**Source text**
################
[sdiy] Simple VCA?

ASSI Stromeko at nexgo.de
Sat May 3 00:49:28 CEST 2008

On Samstag 12 April 2008, Roy J. Tellason wrote:
> It's a very simple circuit,  really.  An op amp inverting amplifier, 
> one resistor going from the non-inverting input to ground,  one input
> resistor, and one feedback resistor.  And,  a JFET connected between
> the two input terminals with the gate lead labeled as being the gain
> input.
> The caption for this reads "VOLTAGE-CONTROLLED GAIN -- 2N5457 FET
> acts as voltage-variable resistor between differential input terminals
> of opamp. Resistance variation is linear with voltage over several
> decades of resistance, to give excellent electronic gain control.
> Values of resistors depend on opamp used."  --"FET Databook",
> National Semiconductor, 1977, p. 6-26 -- 6-36.
> Comments on this?  Could that be done that simply?  Or what am I
> missing here?

Dave Manley linking to the Vishay app-note on JFET-VCR basics prompted 
me to revisit this circuit. (I hope I didn't goof up, it's been a long 

If this circuit works, then the V_DS of the JFET must be small 
and hence it presents a linear resistance which can be controlled by 
the Gate-Source voltage.  The resistance variation of the JFET is 
reciprocally linear with the negative CV because the drain current 
would be linear with -CV to first order (resitive region of the JFET), 
lowest resistance is with 0V at the gate and goes to (ideally) infinity 
when approaching the threshold voltage.  The circuit as drawn by Scott 
(thanks for the ASCII art) defies standard analysis because 
interpretation as either inverting or non-inverting amplifier leads 
astray.  But the operative word above is "between differential inputs" 
so I'd like to think of the circuit in this manner:

#                                 FB ?
#                     +---------/\/\/\/---+
#             510R    |                   |
#                     |     |\            |
#  +IN/2 o--/\/\/\/---*-----|-\           |
#                     |     |  \          |
#                     |     |   \         |   
#                   |-+     |    \        |    OUT
#                   |       |     >-------*----->
#  -CV   o--------->|-+     |    /     
#                     |     |   /      
#                     |     |  /	      
#  -IN/2 o--/\/\/\/---*-----|+/	      
#                           |/  	      
#             510R     

It can now be seen that the (-) node must not be a virtual ground as it 
were in an inverting amplifier.  Let's for the moment ignore FB and 
pretend we have a bog standard differential amplifier.  The voltage 
developing across the differential inputs is indeed proportional to the 
negative CV - just insert the expression for the R_DS into the voltage 
divider equation.  It can indeed be controlled over several decades, 
three or four should be quite possible depending on the choice of V_DS, 
the lower the better.  By splitting the divider resistors this circuit 
also linearizes the JFET response by coupling V_DS/2 onto the gate if 
you reference the CV to GND.  The opamp should have zero offset and 
very low input current for this circuit to work well.

The original single-ended topology is restored by adding a common mode 
voltage of IN/2 to all inputs, which is rejected by the differential 
amp so the output is still single-ended.  The CV however now needs to 
be offset by IN/2, which is inconvenient, but maybe less so than 
symmetrizing the signal.  The JFET could be replaced by a MOSFET, but 
these would be noisier, have significantly smaller gm and the control 
law isn't as convenient as the CV needs to be offset by the threshold 
voltage (OK, in the single ended version it's just another offset to 
deal with).  In all cases the gain is quite temperature dependent and 
compensating for this would probably be too much trouble.  Also, no two 
JFETS are alike, so brace yourself for quite some parameter variation.
################
**Material shown**
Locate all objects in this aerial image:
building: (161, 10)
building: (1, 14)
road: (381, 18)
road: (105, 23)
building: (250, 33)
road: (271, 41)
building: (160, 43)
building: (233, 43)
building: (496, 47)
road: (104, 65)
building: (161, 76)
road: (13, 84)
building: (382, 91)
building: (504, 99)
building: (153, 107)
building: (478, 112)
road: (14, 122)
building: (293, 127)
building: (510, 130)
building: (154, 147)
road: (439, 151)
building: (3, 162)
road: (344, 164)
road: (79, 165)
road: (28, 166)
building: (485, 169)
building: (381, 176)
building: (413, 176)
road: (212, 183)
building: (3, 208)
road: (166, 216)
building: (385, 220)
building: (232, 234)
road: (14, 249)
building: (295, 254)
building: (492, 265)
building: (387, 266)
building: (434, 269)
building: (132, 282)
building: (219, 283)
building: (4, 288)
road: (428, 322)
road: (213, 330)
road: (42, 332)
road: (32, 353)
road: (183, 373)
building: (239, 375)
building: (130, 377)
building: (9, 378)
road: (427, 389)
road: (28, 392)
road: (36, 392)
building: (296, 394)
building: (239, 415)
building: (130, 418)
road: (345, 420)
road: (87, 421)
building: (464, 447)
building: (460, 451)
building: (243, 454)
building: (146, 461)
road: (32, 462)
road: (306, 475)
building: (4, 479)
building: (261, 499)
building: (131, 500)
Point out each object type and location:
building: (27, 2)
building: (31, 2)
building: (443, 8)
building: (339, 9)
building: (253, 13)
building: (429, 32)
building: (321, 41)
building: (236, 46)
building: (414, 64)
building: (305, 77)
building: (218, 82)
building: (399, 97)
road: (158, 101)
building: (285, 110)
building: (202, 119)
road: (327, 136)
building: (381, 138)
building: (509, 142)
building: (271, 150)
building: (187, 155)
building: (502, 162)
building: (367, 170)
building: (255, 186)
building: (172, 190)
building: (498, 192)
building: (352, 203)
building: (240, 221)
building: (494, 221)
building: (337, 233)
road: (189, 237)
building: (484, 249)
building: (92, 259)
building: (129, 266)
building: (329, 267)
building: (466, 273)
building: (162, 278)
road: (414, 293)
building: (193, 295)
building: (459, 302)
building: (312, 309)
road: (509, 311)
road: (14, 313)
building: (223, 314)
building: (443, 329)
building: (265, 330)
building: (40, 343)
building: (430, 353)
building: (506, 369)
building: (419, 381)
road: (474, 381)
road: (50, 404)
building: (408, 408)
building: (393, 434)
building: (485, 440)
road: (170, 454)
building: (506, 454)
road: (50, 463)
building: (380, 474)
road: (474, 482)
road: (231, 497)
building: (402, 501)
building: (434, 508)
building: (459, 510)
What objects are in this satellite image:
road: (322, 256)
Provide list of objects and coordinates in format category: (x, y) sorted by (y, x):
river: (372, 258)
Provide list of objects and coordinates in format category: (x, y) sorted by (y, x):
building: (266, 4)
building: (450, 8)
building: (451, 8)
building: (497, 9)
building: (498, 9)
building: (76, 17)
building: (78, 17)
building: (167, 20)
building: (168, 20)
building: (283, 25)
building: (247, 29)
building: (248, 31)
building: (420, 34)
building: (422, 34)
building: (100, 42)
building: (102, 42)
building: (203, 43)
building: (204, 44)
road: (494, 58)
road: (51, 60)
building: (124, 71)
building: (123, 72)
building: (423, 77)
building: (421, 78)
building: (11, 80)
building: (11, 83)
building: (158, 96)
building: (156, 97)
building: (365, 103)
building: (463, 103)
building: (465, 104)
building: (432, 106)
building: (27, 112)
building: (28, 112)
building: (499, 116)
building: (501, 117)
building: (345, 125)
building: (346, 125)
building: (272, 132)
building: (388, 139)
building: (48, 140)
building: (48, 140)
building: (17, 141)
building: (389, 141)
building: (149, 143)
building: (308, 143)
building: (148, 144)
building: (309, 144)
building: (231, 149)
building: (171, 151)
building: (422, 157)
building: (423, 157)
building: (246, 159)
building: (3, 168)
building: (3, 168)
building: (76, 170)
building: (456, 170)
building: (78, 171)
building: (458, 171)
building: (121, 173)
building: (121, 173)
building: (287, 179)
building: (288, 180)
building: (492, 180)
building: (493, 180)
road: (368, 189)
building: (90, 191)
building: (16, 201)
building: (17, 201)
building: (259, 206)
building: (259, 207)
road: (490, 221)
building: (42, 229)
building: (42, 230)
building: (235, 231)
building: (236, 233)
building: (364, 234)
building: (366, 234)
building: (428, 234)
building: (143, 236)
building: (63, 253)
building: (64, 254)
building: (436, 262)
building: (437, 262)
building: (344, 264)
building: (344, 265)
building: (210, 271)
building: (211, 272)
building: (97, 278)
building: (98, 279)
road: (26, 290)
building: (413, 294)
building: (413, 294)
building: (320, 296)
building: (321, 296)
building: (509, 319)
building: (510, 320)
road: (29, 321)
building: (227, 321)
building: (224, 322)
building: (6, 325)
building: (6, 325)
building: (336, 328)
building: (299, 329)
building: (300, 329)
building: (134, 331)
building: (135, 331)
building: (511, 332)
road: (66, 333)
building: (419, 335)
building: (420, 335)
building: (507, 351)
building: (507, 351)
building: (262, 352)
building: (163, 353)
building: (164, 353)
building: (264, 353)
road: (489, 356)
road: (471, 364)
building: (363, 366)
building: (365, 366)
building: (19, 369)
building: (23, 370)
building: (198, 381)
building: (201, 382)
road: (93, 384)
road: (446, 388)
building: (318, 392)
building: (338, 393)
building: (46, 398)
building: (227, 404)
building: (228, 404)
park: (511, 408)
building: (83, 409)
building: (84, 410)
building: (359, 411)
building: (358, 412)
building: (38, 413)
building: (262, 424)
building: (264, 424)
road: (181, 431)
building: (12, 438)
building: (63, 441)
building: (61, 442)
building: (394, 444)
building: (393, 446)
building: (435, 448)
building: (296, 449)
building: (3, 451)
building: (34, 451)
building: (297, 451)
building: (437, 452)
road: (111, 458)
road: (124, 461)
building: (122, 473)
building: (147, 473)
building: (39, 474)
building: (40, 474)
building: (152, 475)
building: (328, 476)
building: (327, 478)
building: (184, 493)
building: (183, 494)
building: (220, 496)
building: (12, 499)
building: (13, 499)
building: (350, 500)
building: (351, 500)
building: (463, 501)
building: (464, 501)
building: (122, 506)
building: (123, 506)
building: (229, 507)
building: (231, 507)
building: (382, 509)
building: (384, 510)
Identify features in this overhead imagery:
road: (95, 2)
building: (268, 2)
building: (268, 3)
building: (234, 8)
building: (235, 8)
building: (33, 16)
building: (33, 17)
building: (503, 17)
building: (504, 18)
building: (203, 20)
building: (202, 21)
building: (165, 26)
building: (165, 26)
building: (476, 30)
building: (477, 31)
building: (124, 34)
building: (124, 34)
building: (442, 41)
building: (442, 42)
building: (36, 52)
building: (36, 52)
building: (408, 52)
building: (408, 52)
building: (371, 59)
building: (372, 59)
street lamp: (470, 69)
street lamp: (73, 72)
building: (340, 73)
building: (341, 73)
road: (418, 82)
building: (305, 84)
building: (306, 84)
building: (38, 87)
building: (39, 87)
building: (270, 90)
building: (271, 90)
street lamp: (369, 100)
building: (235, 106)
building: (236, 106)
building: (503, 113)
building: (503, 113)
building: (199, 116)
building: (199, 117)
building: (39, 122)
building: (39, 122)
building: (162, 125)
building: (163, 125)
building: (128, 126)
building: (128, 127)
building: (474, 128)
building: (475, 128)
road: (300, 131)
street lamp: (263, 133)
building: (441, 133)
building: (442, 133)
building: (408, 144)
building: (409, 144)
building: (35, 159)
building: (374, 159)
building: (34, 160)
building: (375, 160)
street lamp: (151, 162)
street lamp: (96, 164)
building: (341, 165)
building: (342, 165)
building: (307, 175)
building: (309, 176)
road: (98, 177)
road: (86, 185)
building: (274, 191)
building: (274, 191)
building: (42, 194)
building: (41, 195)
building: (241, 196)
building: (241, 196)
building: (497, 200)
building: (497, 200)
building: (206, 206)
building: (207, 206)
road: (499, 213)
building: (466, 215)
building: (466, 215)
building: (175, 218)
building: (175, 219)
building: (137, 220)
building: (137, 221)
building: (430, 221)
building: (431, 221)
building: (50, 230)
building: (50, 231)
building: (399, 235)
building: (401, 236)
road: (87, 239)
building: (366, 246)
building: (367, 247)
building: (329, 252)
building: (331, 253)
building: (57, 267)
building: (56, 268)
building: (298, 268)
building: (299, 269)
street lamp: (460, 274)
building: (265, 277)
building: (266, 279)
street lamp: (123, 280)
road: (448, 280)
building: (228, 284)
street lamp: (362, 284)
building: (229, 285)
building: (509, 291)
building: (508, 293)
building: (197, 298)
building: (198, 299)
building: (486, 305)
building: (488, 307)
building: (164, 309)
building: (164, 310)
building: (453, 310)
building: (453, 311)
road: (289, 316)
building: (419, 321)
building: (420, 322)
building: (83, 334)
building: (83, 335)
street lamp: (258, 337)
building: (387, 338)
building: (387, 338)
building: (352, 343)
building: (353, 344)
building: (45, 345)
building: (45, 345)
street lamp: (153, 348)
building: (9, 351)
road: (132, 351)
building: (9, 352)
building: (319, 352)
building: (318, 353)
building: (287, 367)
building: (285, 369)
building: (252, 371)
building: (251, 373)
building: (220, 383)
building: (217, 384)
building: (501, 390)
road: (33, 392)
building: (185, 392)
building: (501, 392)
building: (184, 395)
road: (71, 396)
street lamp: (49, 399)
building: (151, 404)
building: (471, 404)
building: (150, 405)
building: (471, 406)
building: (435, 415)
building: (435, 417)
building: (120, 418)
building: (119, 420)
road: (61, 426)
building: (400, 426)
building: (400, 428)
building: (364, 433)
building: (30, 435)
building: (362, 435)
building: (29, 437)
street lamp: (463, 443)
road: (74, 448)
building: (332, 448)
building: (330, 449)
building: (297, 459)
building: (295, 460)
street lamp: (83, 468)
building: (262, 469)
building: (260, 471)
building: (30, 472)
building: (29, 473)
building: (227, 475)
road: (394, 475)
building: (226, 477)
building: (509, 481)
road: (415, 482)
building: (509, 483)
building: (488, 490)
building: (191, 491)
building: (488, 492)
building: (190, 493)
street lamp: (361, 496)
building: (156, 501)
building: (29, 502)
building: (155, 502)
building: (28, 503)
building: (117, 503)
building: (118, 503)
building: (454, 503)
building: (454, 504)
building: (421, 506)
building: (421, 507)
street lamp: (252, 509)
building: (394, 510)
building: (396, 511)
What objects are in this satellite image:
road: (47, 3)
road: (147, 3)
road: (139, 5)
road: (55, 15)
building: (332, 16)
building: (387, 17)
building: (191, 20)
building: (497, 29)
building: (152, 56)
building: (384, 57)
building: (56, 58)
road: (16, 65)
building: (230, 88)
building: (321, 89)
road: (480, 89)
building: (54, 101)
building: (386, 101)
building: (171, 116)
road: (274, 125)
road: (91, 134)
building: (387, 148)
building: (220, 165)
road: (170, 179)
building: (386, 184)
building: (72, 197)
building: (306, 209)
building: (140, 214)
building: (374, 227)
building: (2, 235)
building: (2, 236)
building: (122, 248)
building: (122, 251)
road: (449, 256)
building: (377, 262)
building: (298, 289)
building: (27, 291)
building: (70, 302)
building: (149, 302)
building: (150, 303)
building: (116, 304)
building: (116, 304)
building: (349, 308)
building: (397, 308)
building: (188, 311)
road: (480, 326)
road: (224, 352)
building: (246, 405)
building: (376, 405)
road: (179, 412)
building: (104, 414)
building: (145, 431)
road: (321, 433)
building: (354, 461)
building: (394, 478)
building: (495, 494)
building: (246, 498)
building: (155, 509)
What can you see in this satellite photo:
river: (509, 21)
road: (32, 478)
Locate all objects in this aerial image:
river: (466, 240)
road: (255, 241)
################
**Exercise A**
In the post on the simple VCA, which JFET does the quoted caption say acts as the voltage-variable resistor?
**Exercise B**
Copy the listing from its first line through the line containing "road: (183, 373)", including both of those lines.
The text about the simple VCA and the listing are unrelated.

**Written reply A**
The 2N5457.

**Written reply B**
Locate all objects in this aerial image:
building: (161, 10)
building: (1, 14)
road: (381, 18)
road: (105, 23)
building: (250, 33)
road: (271, 41)
building: (160, 43)
building: (233, 43)
building: (496, 47)
road: (104, 65)
building: (161, 76)
road: (13, 84)
building: (382, 91)
building: (504, 99)
building: (153, 107)
building: (478, 112)
road: (14, 122)
building: (293, 127)
building: (510, 130)
building: (154, 147)
road: (439, 151)
building: (3, 162)
road: (344, 164)
road: (79, 165)
road: (28, 166)
building: (485, 169)
building: (381, 176)
building: (413, 176)
road: (212, 183)
building: (3, 208)
road: (166, 216)
building: (385, 220)
building: (232, 234)
road: (14, 249)
building: (295, 254)
building: (492, 265)
building: (387, 266)
building: (434, 269)
building: (132, 282)
building: (219, 283)
building: (4, 288)
road: (428, 322)
road: (213, 330)
road: (42, 332)
road: (32, 353)
road: (183, 373)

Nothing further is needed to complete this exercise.